We render the image, feed it to the endpoint and display the result.

In [None]:
from IPython.display import Image
from PIL import Image as Im
import matplotlib.pyplot as plt
import json
import numpy as np

object_categories = [
    "clear",
    "cloudy"
]
session = boto3.Session(profile_name='sandbox')
runtime = session.client(service_name="runtime.sagemaker")

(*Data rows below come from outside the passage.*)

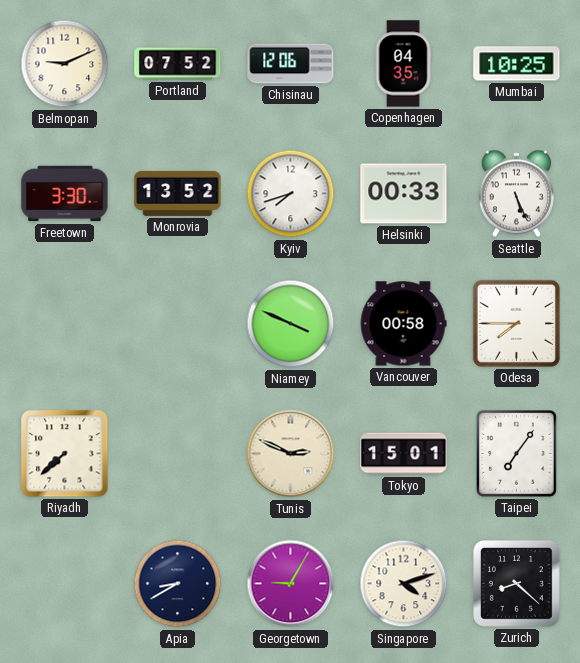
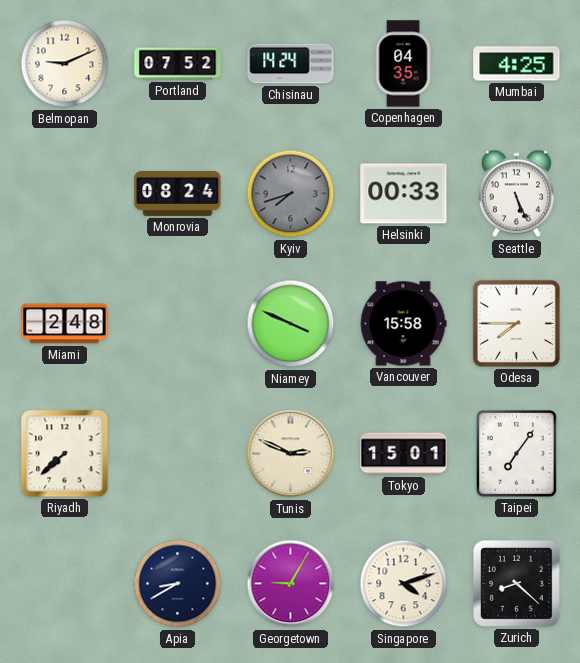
Chisinau: 12:06 -> 14:24
Mumbai: 10:25 -> 4:25
Freetown: 3:30 -> none
Monrovia: 13:52 -> 08:24
Kyiv dial: white -> grey
Miami: none -> 2:48
Vancouver: 00:58 -> 15:58
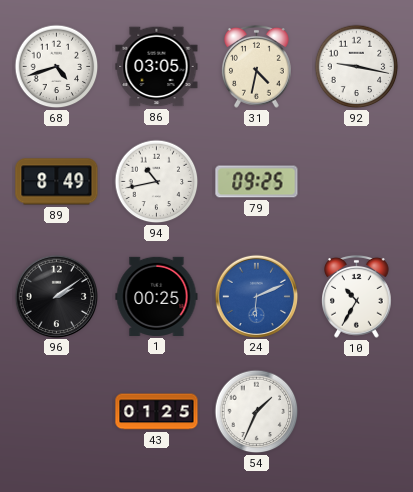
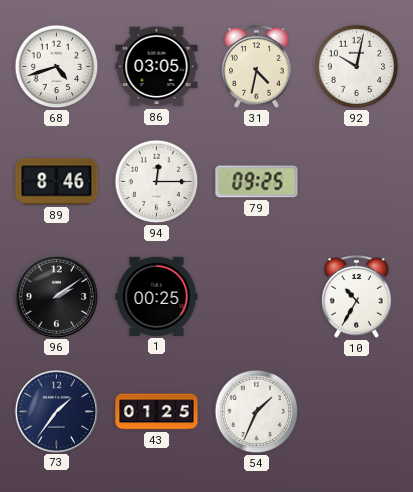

imageIterator = iter(images)

def testImage(image):
    file_name = "/tmp/" + image
    s3_client = boto3.client("s3")
    s3_client.download_file(
        test_endpoint_image_bucket,
        image,
        file_name,
    )

    # test image
    Image(file_name)

    img = Im.open(file_name)

    imgplot = plt.imshow(img)
    plt.show(imgplot)     
    img = open(file_name, 'rb').read()
    
    response = runtime.invoke_endpoint(
        EndpointName=endpoint_name, ContentType="application/x-image", Body=bytearray(img)
    )

    result = response["Body"].read()

    # result will be in json format and convert it to ndarray
    result = json.loads(result)
    print("Result: " + str(result))
    # the result will output the probabilities for all classes
    # find the class with maximum probability and print the class index
    index = np.argmax(result)
    print("This image is " + object_categories[index])
    
testImage(next(imageIterator))
testImage(next(imageIterator))
testImage(next(imageIterator))
testImage(next(imageIterator))
testImage(next(imageIterator))


# Clean up

In [None]:
sagemaker.delete_endpoint(EndpointName=endpoint_name)